Nevertheless, this “smarter” character can also be extra reckless: The proportion of its bugs which are of
“BLOCKER” severity skyrocketed by over 93%. The pursuit of a greater scorecard can create a
device that’s, in apply, a higher legal responsibility.

Rising Up with AI

This isn’t a name to desert AI — it’s a name to develop with it. The primary part of our relationship with
AI was certainly one of wide-eyed marvel. This subsequent part have to be certainly one of clear-eyed pragmatism.
These fashions are highly effective instruments, not replacements for expert software program builders. Their velocity
is an unbelievable asset, but it surely have to be paired with human knowledge, judgment, and oversight.

Or as a latest report from the DORA analysis program put it: “AI’s major position in software program
improvement is that of an amplifier. It magnifies the strengths of high-performing organizations
and the dysfunctions of struggling ones.”

The trail ahead requires a “belief however confirm” strategy to each line of AI-generated code. We
should develop our analysis of those fashions past efficiency benchmarks to incorporate the
essential, non-functional attributes of safety, reliability, and maintainability. We have to select
the correct AI character for the correct job — and construct the governance to handle its weaknesses.
The productiveness increase from AI is actual. But when we’re not cautious, it may be erased by the long-term
value of sustaining the insecure, unreadable, and unstable code it leaves in its wake.

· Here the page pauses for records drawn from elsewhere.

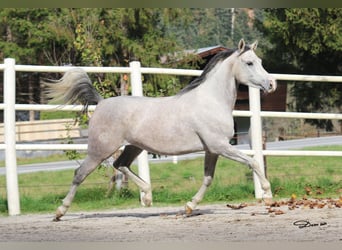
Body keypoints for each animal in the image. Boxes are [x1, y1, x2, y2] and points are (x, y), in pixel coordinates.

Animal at [46, 39, 276, 221]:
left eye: (261, 61)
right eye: (249, 62)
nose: (272, 84)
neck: (211, 101)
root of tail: (101, 103)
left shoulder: (212, 150)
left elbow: (208, 178)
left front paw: (189, 206)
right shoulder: (220, 146)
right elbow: (253, 162)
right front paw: (268, 196)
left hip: (133, 147)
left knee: (120, 164)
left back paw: (147, 196)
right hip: (99, 150)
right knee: (80, 174)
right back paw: (59, 212)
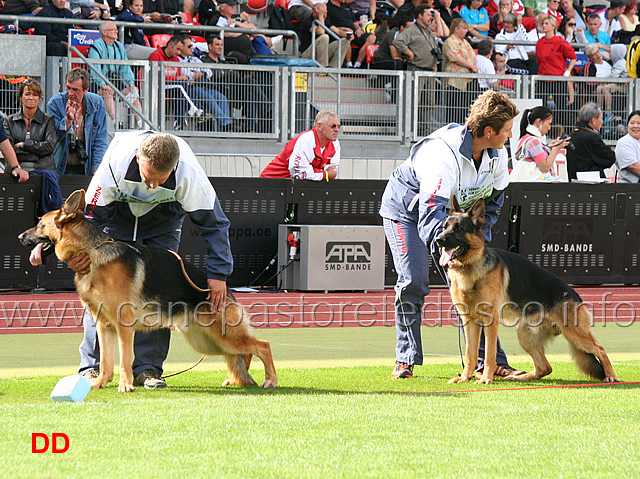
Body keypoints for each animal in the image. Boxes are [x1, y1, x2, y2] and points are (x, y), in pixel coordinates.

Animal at [19, 190, 276, 394]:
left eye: (40, 223)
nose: (20, 236)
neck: (92, 251)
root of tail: (224, 289)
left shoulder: (124, 327)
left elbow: (124, 360)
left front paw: (125, 385)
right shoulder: (104, 326)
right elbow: (105, 362)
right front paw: (100, 383)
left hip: (223, 336)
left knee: (262, 345)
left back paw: (269, 380)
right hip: (208, 341)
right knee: (244, 353)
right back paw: (238, 380)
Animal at [432, 196, 616, 386]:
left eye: (459, 228)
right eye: (444, 227)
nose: (438, 240)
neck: (470, 266)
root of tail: (574, 295)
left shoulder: (490, 322)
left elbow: (489, 353)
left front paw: (486, 379)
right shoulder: (469, 321)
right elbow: (470, 354)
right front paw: (464, 377)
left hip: (575, 334)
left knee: (600, 349)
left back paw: (611, 376)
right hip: (526, 336)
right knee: (545, 367)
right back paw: (519, 377)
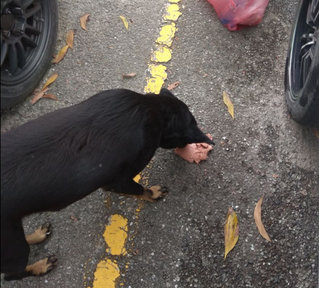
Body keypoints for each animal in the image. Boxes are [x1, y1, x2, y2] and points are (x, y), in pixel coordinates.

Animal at [1, 88, 215, 280]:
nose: (187, 147)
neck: (152, 109)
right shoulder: (119, 181)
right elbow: (140, 190)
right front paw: (153, 193)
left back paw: (37, 235)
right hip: (14, 247)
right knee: (12, 274)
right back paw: (40, 266)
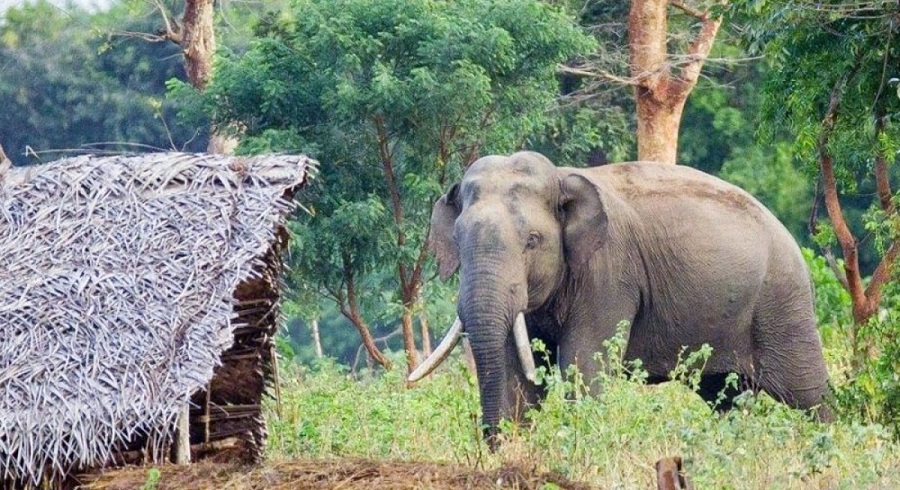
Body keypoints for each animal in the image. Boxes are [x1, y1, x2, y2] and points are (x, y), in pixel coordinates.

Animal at [409, 151, 831, 445]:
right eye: (458, 238)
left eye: (532, 240)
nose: (491, 442)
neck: (562, 176)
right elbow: (517, 372)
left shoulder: (609, 272)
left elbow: (582, 365)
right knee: (724, 397)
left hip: (782, 303)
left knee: (807, 393)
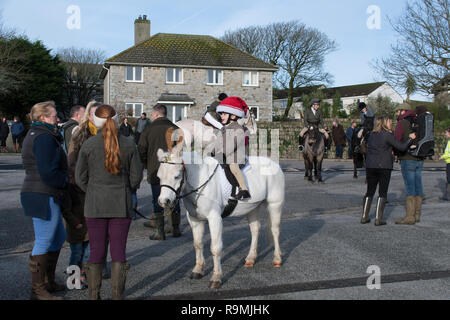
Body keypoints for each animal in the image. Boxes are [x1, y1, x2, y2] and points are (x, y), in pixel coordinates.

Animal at [157, 129, 284, 288]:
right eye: (159, 177)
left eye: (176, 176)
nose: (164, 201)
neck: (200, 180)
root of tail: (274, 164)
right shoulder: (194, 220)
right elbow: (198, 244)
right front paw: (198, 270)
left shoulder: (214, 219)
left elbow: (215, 248)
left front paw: (216, 277)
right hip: (252, 207)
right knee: (255, 229)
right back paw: (250, 259)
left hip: (275, 205)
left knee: (275, 230)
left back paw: (277, 259)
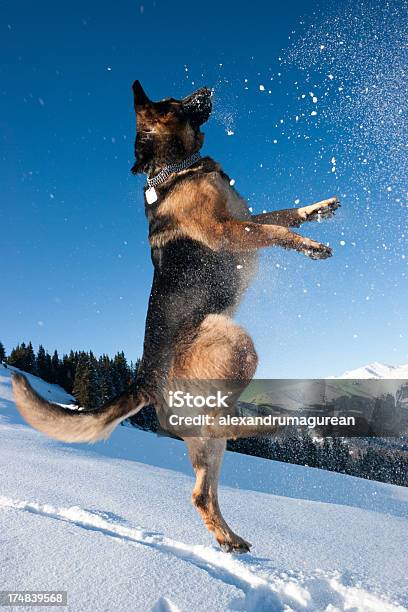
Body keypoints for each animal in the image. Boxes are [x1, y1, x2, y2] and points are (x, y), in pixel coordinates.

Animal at [11, 79, 340, 552]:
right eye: (171, 103)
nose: (206, 88)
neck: (175, 169)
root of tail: (144, 379)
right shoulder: (227, 232)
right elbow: (275, 230)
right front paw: (311, 246)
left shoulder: (243, 217)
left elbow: (282, 216)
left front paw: (317, 210)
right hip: (233, 343)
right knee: (219, 428)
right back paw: (266, 426)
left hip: (208, 430)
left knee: (202, 491)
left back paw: (230, 538)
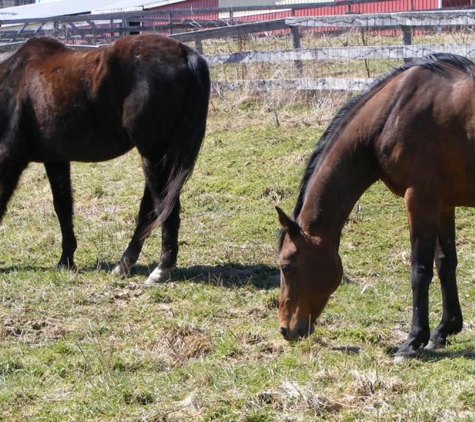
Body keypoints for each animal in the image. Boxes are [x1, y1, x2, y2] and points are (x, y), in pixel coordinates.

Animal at [0, 34, 210, 286]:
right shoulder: (56, 160)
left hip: (153, 156)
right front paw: (66, 260)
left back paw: (161, 268)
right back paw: (124, 264)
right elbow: (63, 207)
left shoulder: (10, 159)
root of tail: (185, 53)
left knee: (165, 207)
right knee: (150, 209)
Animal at [276, 54, 475, 362]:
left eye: (286, 266)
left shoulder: (420, 199)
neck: (394, 112)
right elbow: (445, 263)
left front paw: (412, 341)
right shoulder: (443, 203)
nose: (286, 329)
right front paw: (443, 330)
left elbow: (419, 270)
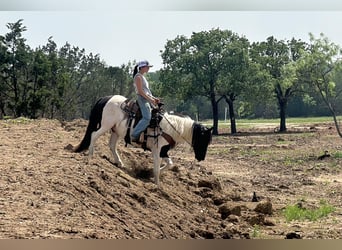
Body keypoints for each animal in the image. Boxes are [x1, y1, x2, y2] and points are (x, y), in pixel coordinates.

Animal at [73, 94, 211, 187]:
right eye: (203, 140)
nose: (201, 158)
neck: (170, 128)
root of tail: (106, 98)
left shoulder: (163, 151)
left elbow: (170, 164)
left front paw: (150, 174)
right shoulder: (157, 151)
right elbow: (157, 168)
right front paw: (157, 185)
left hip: (115, 131)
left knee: (111, 145)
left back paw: (119, 162)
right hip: (106, 125)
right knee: (94, 135)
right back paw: (90, 156)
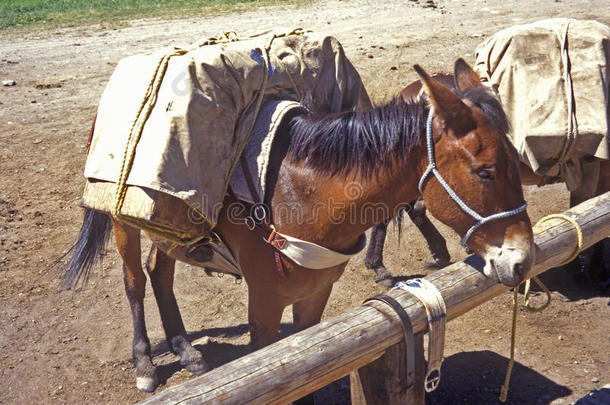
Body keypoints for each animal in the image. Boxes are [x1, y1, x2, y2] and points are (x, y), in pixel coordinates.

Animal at [61, 60, 532, 392]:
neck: (299, 195)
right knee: (135, 283)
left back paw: (185, 350)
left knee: (160, 272)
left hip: (170, 224)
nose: (524, 259)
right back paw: (144, 362)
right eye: (485, 171)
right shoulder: (265, 305)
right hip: (124, 221)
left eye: (517, 159)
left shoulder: (314, 296)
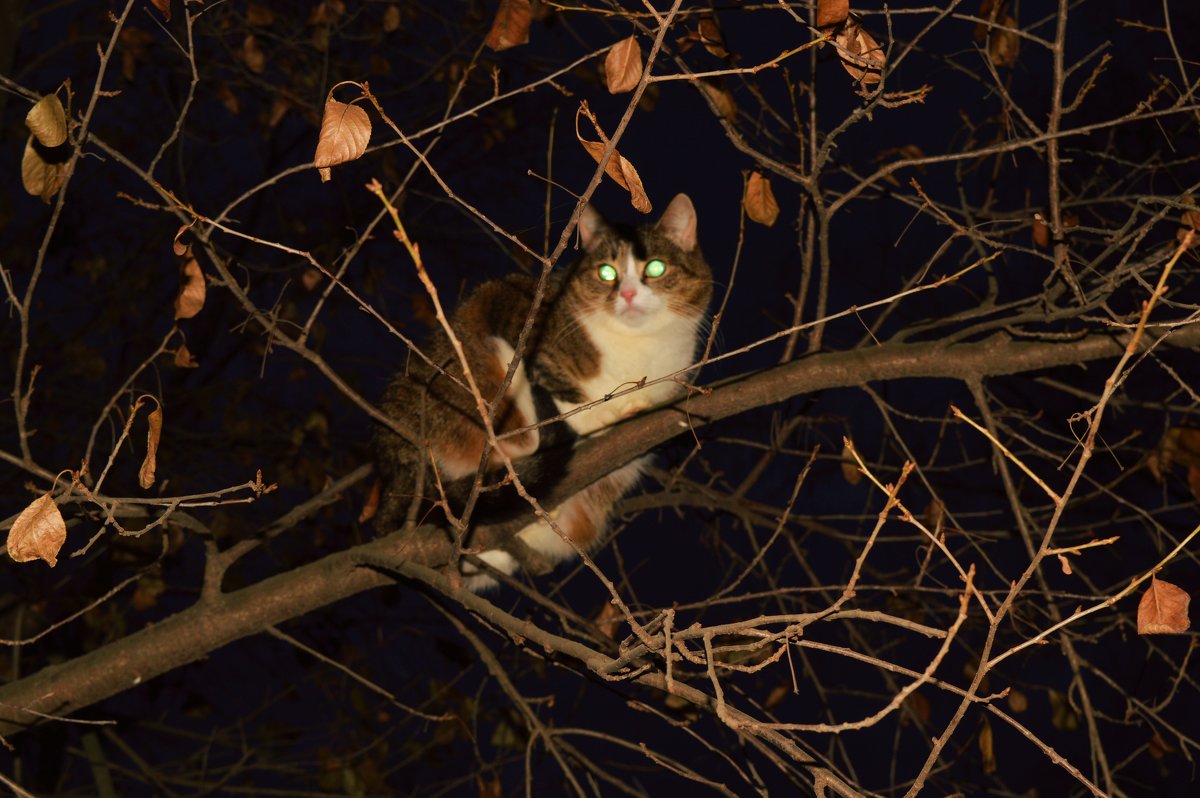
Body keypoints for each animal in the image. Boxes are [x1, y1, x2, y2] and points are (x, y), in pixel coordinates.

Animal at [374, 193, 710, 588]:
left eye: (655, 268)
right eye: (606, 272)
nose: (627, 293)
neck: (638, 347)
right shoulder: (511, 305)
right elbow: (560, 393)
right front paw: (600, 416)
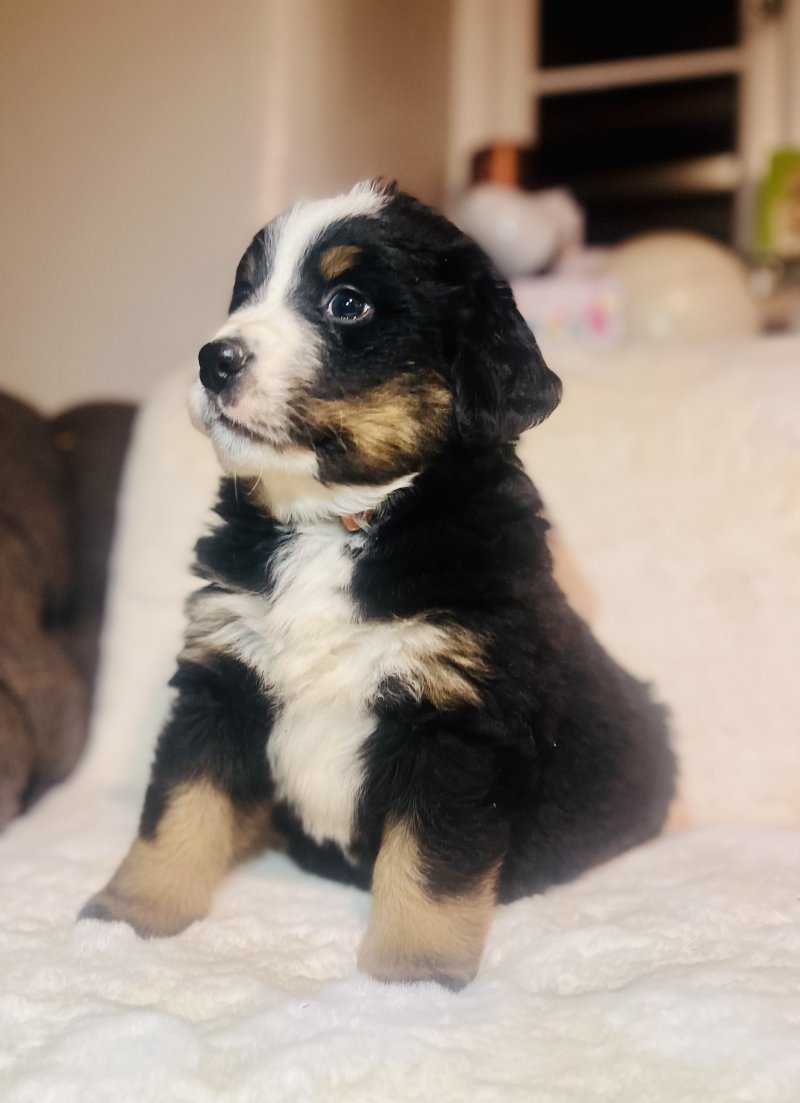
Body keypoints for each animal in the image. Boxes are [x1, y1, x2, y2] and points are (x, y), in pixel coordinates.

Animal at [81, 180, 670, 992]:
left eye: (348, 304)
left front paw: (409, 975)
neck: (336, 522)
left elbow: (429, 867)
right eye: (246, 289)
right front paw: (131, 913)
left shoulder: (457, 721)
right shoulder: (222, 679)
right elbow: (178, 809)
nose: (213, 359)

Past Benchmarks: Measuring the True Value of AI-Generated Code

The High quality Debt

The Safety Deficit

The Persona Paradox

Rising Up with AI

Related Articles

Microsoft to close down Change On-line EWS in April 2027

Apple will get win from EU over Apple Maps and Advertisements companies

Context Engineering for Coding Brokers

LEAVE A REPLY Cancel reply

Latest Articles

Microsoft to close down Change On-line EWS in April 2027

Apple will get win from EU over Apple Maps and Advertisements companies

Context Engineering for Coding Brokers

Why RIAs ought to keep away from non-public fairness in succession planning

Digital Gold vs Gold ETF – Which Ought to You Select?